Da una parte perché gli esponenti della Destra, con la loro retorica aggressiva, rendono i migranti effettivamente più fragili, influenzando il clima nella società e, alla fine, anche la politica. Sebbene l’UDC non riesca a imporre molte delle iniziative, non da ultimo «grazie» alle sue proposte la politica dell’immigrazione e soprattutto quella relativa all’asilo si sono via via incattivite. Non è certo stato possibile regolare i flussi migratori, ma si è viepiù indebolita la tutela dei migranti. E, dall’altra parte, le Destre riescono in generale a rendere queste persone i capri espiatori delle vere preoccupazioni della gente: ecco allora che sono loro a causare la perdita del potere d’acquisto, la mancanza di alloggi e la crisi del welfare, e non invece i superricchi che non pagano tasse o gli approfittatori.

Parliamo delle condizioni d’impiego. Con l’eliminazione dello statuto di stagionale e altre misure di tipo politico, per le lavoratrici e i lavoratori con un passato migratorio le condizioni sono sempre migliorate. A che punto siamo oggi?

L’introduzione della libera circolazione ha costituito un vero progresso per tutti coloro che subivano lo status di lavoratore stagionale. Questo perché tale situazione li assoggettava a condizioni di lavoro precarie, con salari bassi e ben pochi diritti sociali. La sua soppressione è anche merito dell’impegno dei lavoratori stranieri medesimi, che negli anni Ottanta spinsero i sindacati ad attivarsi finalmente in questo ambito. Con le misure di accompagnamento e la nuova protezione dei salari i sindacati hanno compiuto importanti passi avanti. Ma, come vediamo, oggi questo non è sufficiente. La pressione sui salari è forte, e senza un rafforzamento dei diritti dei lavoratori le cose non andranno bene. Occorre prima di tutto una migliore protezione contro i licenziamenti, che tuteli chi lavora se si oppone ai salari da dumping praticati dalle aziende. Una problematica che è molto meno marcata nelle imprese pubbliche organizzate dal SEV. Ma per principio vale: per lottare contro questi abusi ci vogliono leggi incisive e sindacati forti.

In che modo i sindacati possono diventare più forti?

Devono anche saper condurre conflitti di lavoro e non fissarsi unicamente sui contratti collettivi di lavoro (CCL). Non va dimenticato che la metà della popolazione lavoratrice non è subordinata a un CCL, quindi per loro bisogna pensare a modifiche a livello di legge.

I sindacati dovrebbero diventare più politici?

Sì, per la precisione sotto due aspetti. Politici significa da una parte che i sindacati devono agire con più forza nella definizione delle norme di legge. È vero che lo hanno sempre fatto con successo, pensiamo solo all’adozione delle misure fiancheggiatrici, alla recente vittoria per una 13esima rendita AVS o ai salari minimi in diversi Cantoni. Vi sono però ancora temi nei quali essi sono troppo moderati, ad esempio riguardo alle già citate tutele contro i licenziamenti oppure alla protezione della salute sul posto di lavoro.
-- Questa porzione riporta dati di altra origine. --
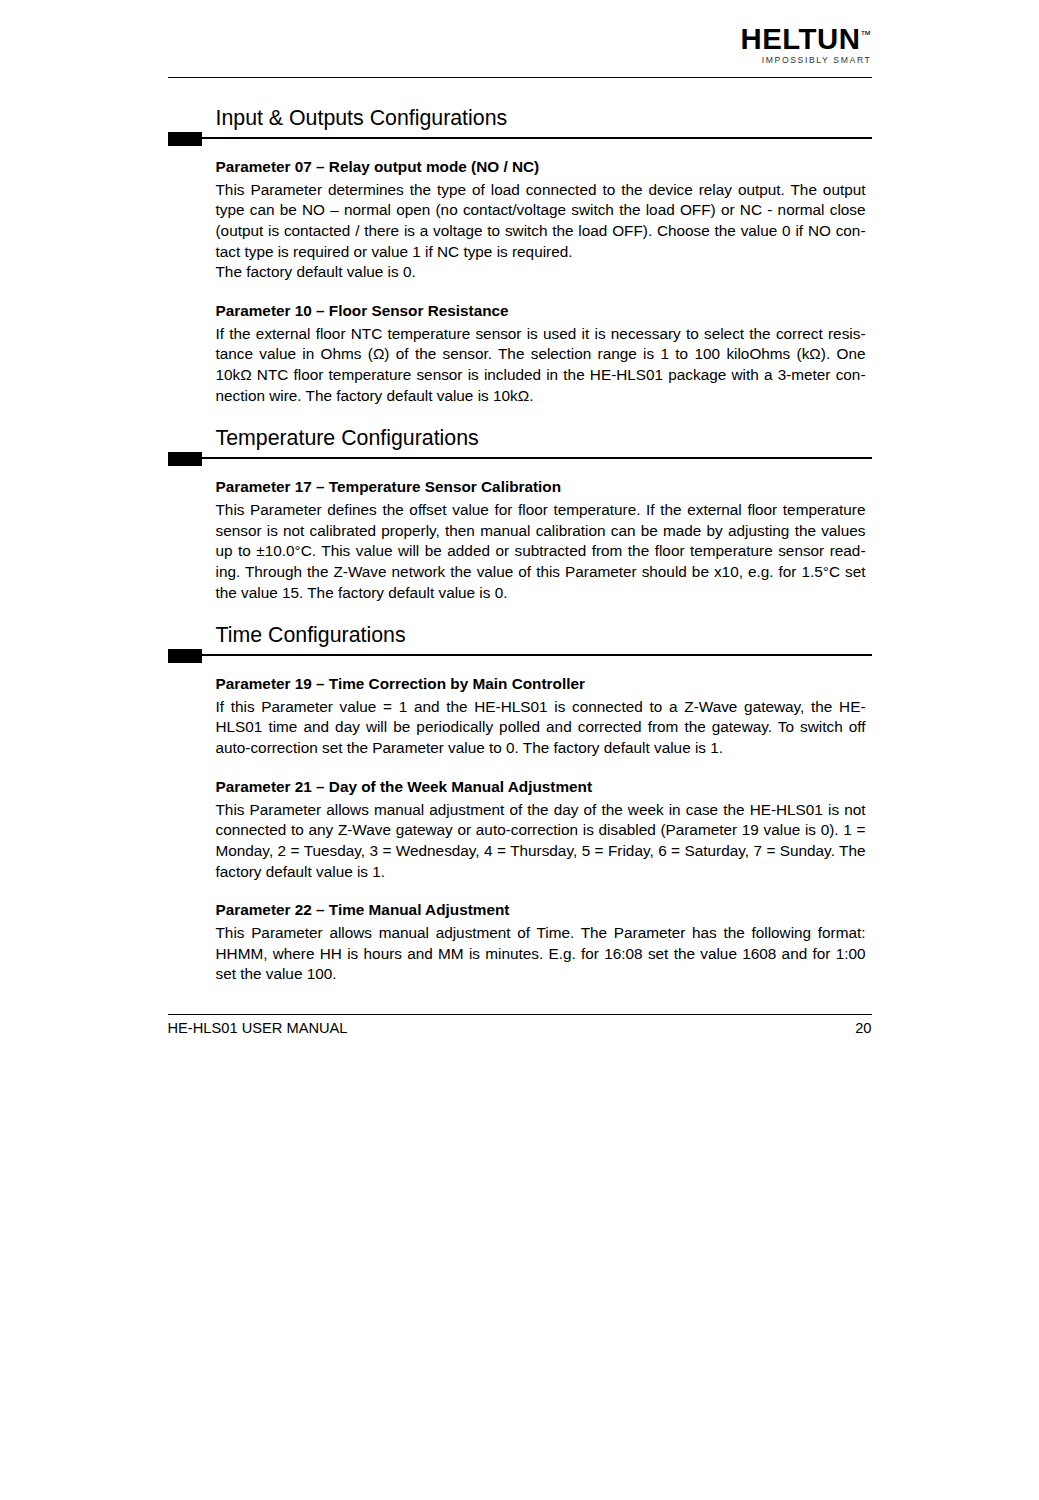HELTUN™
IMPOSSIBLY SMART
Input & Outputs Configurations
Parameter 07 – Relay output mode (NO / NC)
This Parameter determines the type of load connected to the device relay output. The output type can be NO – normal open (no contact/voltage switch the load OFF) or NC - normal close (output is contacted / there is a voltage to switch the load OFF). Choose the value 0 if NO contact type is required or value 1 if NC type is required.
The factory default value is 0.
Parameter 10 – Floor Sensor Resistance
If the external floor NTC temperature sensor is used it is necessary to select the correct resistance value in Ohms (Ω) of the sensor. The selection range is 1 to 100 kiloOhms (kΩ). One 10kΩ NTC floor temperature sensor is included in the HE-HLS01 package with a 3-meter connection wire. The factory default value is 10kΩ.
Temperature Configurations
Parameter 17 – Temperature Sensor Calibration
This Parameter defines the offset value for floor temperature. If the external floor temperature sensor is not calibrated properly, then manual calibration can be made by adjusting the values up to ±10.0°C. This value will be added or subtracted from the floor temperature sensor reading. Through the Z-Wave network the value of this Parameter should be x10, e.g. for 1.5°C set the value 15. The factory default value is 0.
Time Configurations
Parameter 19 – Time Correction by Main Controller
If this Parameter value = 1 and the HE-HLS01 is connected to a Z-Wave gateway, the HE-HLS01 time and day will be periodically polled and corrected from the gateway. To switch off auto-correction set the Parameter value to 0. The factory default value is 1.
Parameter 21 – Day of the Week Manual Adjustment
This Parameter allows manual adjustment of the day of the week in case the HE-HLS01 is not connected to any Z-Wave gateway or auto-correction is disabled (Parameter 19 value is 0). 1 = Monday, 2 = Tuesday, 3 = Wednesday, 4 = Thursday, 5 = Friday, 6 = Saturday, 7 = Sunday. The factory default value is 1.
Parameter 22 – Time Manual Adjustment
This Parameter allows manual adjustment of Time. The Parameter has the following format: HHMM, where HH is hours and MM is minutes. E.g. for 16:08 set the value 1608 and for 1:00 set the value 100.
HE-HLS01 USER MANUAL 20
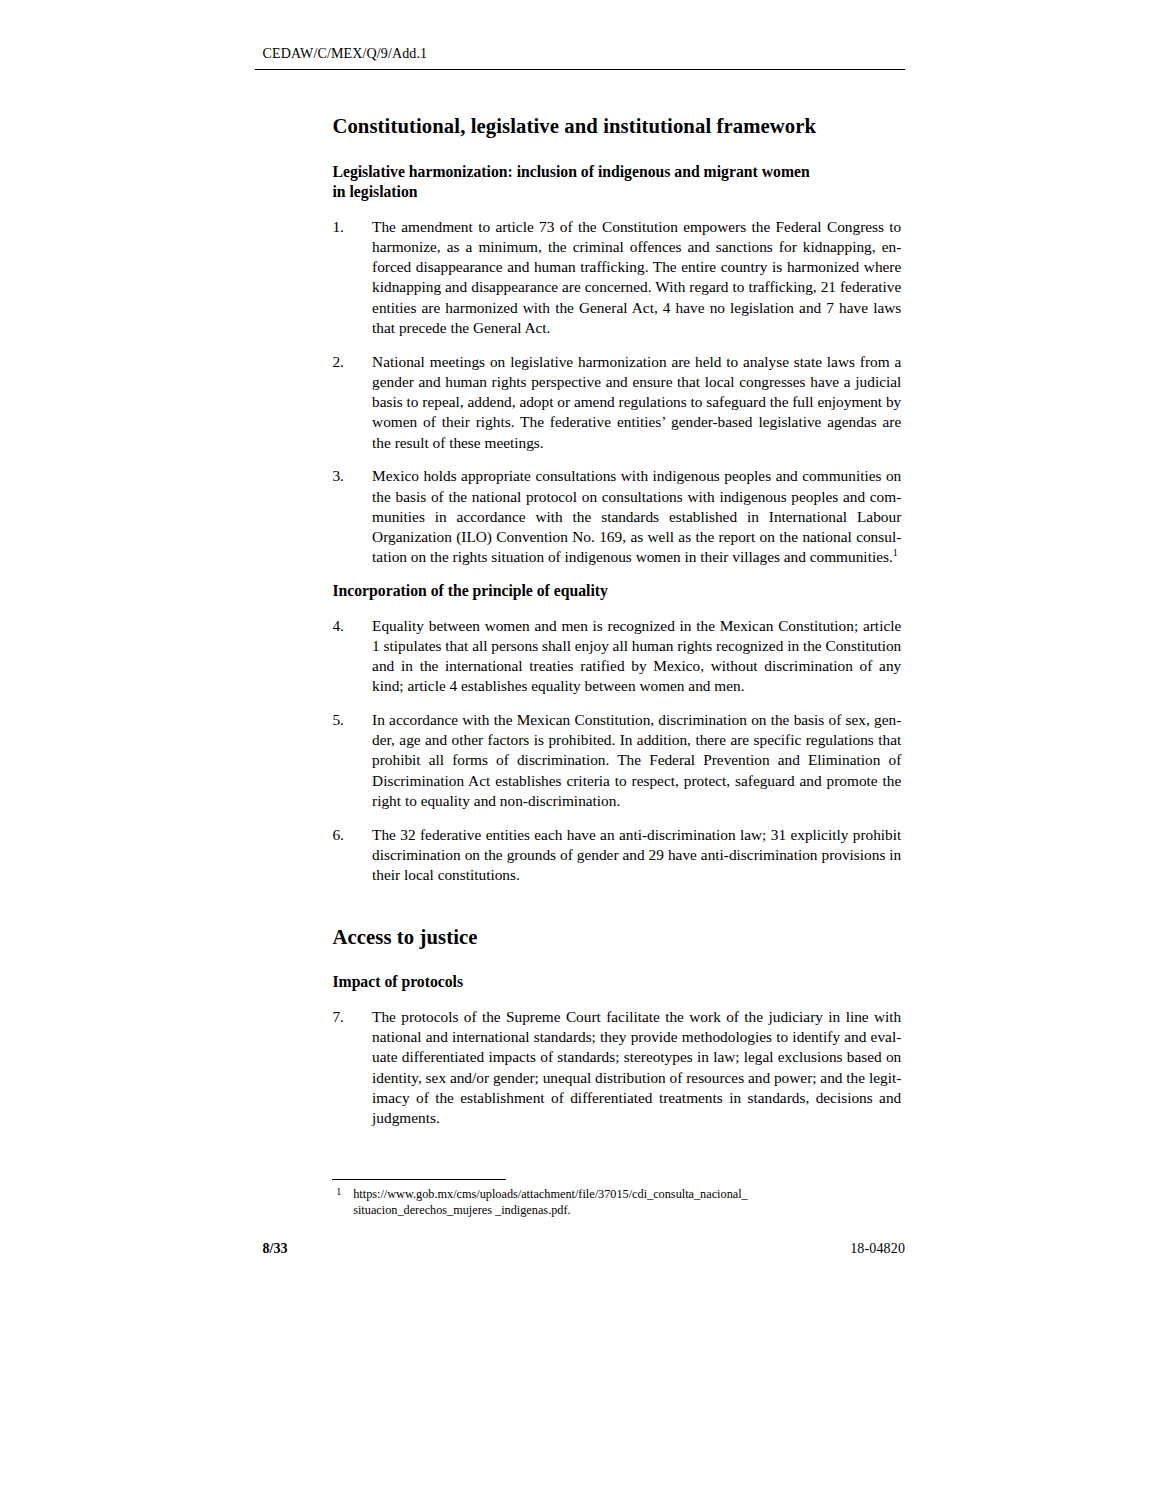CEDAW/C/MEX/Q/9/Add.1
Constitutional, legislative and institutional framework
Legislative harmonization: inclusion of indigenous and migrant women
in legislation
1. The amendment to article 73 of the Constitution empowers the Federal Congress to harmonize, as a minimum, the criminal offences and sanctions for kidnapping, enforced disappearance and human trafficking. The entire country is harmonized where kidnapping and disappearance are concerned. With regard to trafficking, 21 federative entities are harmonized with the General Act, 4 have no legislation and 7 have laws that precede the General Act.
2. National meetings on legislative harmonization are held to analyse state laws from a gender and human rights perspective and ensure that local congresses have a judicial basis to repeal, addend, adopt or amend regulations to safeguard the full enjoyment by women of their rights. The federative entities’ gender-based legislative agendas are the result of these meetings.
3. Mexico holds appropriate consultations with indigenous peoples and communities on the basis of the national protocol on consultations with indigenous peoples and communities in accordance with the standards established in International Labour Organization (ILO) Convention No. 169, as well as the report on the national consultation on the rights situation of indigenous women in their villages and communities.1
Incorporation of the principle of equality
4. Equality between women and men is recognized in the Mexican Constitution; article 1 stipulates that all persons shall enjoy all human rights recognized in the Constitution and in the international treaties ratified by Mexico, without discrimination of any kind; article 4 establishes equality between women and men.
5. In accordance with the Mexican Constitution, discrimination on the basis of sex, gender, age and other factors is prohibited. In addition, there are specific regulations that prohibit all forms of discrimination. The Federal Prevention and Elimination of Discrimination Act establishes criteria to respect, protect, safeguard and promote the right to equality and non-discrimination.
6. The 32 federative entities each have an anti-discrimination law; 31 explicitly prohibit discrimination on the grounds of gender and 29 have anti-discrimination provisions in their local constitutions.
Access to justice
Impact of protocols
7. The protocols of the Supreme Court facilitate the work of the judiciary in line with national and international standards; they provide methodologies to identify and evaluate differentiated impacts of standards; stereotypes in law; legal exclusions based on identity, sex and/or gender; unequal distribution of resources and power; and the legitimacy of the establishment of differentiated treatments in standards, decisions and judgments.
1https://www.gob.mx/cms/uploads/attachment/file/37015/cdi_consulta_nacional_situacion_derechos_mujeres _indigenas.pdf.
8/33
18-04820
E, dall’altra parte, politici significa che oggi, di fronte alla pericolosa deriva a destra, essi devono prendere chiaramente posizione contro l’esclusione e il razzismo. I sindacati sono luoghi di solidarietà, capaci di far sedere allo stesso tavolo persone con le opinioni politiche più disparate e di promuovere la comprensione reciproca.

Solidarietà, non odio: questo sarà anche il motto del prossimo 1° maggio.

Vero, lo trovo fantastico! Mostra anche che solo uniti noi possiamo difenderci contro qualsiasi forma di disuguaglianza e discriminazione.

Chantal Fischer
chantal.fischer@sev-online.ch

Alessandro Pelizzari

Alessandro Pelizzari, 50 anni, è figlio di immigrati italiani e vanta un dottorato in sociologia. Dal 2008 al 2020 è stato segretario regionale del sindacato Unia a Ginevra. Dal 2020 è direttore dell’HETSL.